WARNING LETTER ISSUED TO PUERTO RICO UNIT OF PATHEON
Canadian drugmaker Patheon's $350 million acquisition of Puerto Rico-based contract manufacturer Mova Pharmaceutical, announced late last year, could soon get a lot more expensive.
Patheon announced recently that CEPH International, a Mova subsidiary, has received an FDA warning letter for violating the agency's current good manufacturing practice requirements. The warning letter, which has yet to be released by the FDA, stemmed from an April inspection of CEPH's Carolina, Puerto Rico, manufacturing plant.
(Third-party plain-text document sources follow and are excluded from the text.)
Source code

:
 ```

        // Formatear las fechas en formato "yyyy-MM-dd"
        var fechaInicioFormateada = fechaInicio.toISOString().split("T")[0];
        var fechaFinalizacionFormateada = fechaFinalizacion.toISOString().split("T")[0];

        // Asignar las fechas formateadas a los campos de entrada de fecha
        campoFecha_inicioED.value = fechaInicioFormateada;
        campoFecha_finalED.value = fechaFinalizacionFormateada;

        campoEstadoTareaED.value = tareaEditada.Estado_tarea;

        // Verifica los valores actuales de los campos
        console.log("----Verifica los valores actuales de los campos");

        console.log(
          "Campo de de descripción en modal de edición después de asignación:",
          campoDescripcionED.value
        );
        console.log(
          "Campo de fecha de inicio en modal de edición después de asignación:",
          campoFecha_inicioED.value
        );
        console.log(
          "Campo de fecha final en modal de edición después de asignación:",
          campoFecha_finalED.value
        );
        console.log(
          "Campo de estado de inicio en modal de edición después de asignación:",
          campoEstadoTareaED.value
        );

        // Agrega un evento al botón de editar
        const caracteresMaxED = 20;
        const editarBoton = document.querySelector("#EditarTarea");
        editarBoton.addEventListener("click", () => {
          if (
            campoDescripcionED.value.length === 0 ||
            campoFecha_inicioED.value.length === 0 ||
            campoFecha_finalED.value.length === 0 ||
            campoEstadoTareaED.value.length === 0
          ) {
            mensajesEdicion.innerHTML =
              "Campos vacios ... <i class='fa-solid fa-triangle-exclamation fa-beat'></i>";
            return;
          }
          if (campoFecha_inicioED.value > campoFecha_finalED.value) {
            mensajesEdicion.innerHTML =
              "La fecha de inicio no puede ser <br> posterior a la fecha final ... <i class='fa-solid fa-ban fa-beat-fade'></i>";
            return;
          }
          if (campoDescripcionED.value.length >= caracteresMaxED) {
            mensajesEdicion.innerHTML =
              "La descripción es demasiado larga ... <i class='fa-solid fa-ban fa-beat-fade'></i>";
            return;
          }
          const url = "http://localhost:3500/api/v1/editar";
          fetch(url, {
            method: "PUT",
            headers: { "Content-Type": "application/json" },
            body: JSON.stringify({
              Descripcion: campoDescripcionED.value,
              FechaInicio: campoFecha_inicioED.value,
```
FDA investigators identified several problems at the facility, including variations in assay, fill-weight, content uniformity and issues related to the manufacture of an oral powder for suspension, Patheon said.
In response to the FDA's action, Patheon said it is taking immediate action to address the concerns raised by the FDA, and a senior team of Patheon specialists will be working closely with CEPH management. Among other steps, Patheon has outfitted the plant with new equipment, which is currently being validated.
Patheon acquired Mova last December for $137 million in cash and approximately $213 million in stock and debt. In addition to the CEPH plant in Carolina, Mova operates facilities in Cauguas and Manati, Puerto Rico.